Your reply should repeat all records verbatim and contain no images.

Content starts

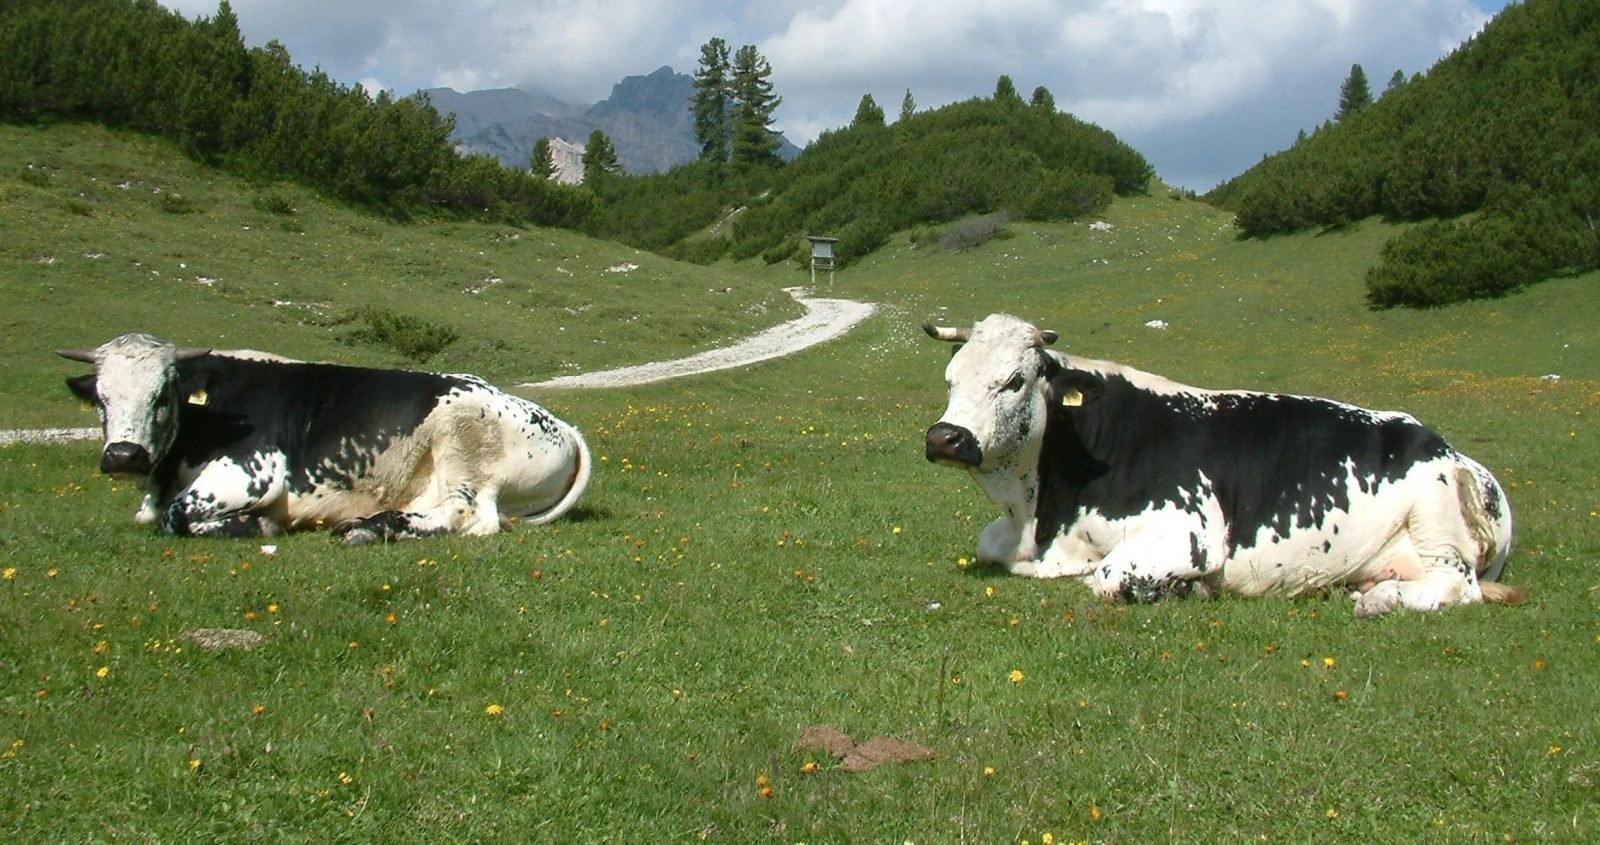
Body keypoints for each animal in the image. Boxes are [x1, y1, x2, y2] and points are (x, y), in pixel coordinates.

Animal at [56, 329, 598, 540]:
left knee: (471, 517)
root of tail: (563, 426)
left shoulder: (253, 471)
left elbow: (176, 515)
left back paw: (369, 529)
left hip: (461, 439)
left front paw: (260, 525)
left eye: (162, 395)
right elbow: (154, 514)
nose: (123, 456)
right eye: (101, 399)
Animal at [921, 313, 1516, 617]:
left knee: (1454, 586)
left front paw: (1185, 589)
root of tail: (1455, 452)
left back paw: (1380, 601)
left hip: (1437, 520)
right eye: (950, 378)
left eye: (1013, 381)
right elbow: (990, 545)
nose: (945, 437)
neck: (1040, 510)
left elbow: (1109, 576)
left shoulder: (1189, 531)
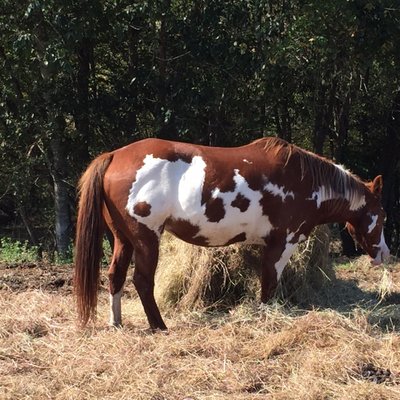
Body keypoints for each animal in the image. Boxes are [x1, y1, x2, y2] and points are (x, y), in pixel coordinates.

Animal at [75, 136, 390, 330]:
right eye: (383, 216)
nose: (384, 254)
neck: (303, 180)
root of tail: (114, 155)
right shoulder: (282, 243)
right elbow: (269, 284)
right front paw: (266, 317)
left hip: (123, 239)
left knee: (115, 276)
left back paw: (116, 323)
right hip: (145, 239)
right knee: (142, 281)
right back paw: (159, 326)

Content ends

▶ Task output
Body keypoints for each animal in the image. Boxes are [x1, y1, x2, y2] and points are (x, y), in pixel coordinates.

Animal at [56, 329, 598, 540]:
left knee: (471, 517)
root of tail: (563, 426)
left shoulder: (253, 471)
left elbow: (176, 515)
left back paw: (369, 529)
left hip: (461, 439)
left front paw: (260, 525)
left eye: (162, 395)
right elbow: (154, 514)
nose: (123, 456)
right eye: (101, 399)
Animal at [921, 313, 1516, 617]:
left knee: (1454, 586)
left front paw: (1185, 589)
root of tail: (1455, 452)
left back paw: (1380, 601)
left hip: (1437, 520)
right eye: (950, 378)
left eye: (1013, 381)
right elbow: (990, 545)
nose: (945, 437)
neck: (1040, 510)
left elbow: (1109, 576)
left shoulder: (1189, 531)
Body keypoints for each animal in the image. Boxes are [x1, y1, x2, y2] and points are (x, y), in pixel coordinates.

Animal at [75, 136, 390, 330]:
right eye: (383, 216)
nose: (384, 254)
neck: (303, 180)
root of tail: (114, 155)
right shoulder: (282, 243)
right elbow: (269, 284)
right front paw: (266, 317)
left hip: (123, 239)
left knee: (115, 276)
left back paw: (116, 323)
right hip: (145, 239)
right knee: (142, 281)
right back paw: (159, 326)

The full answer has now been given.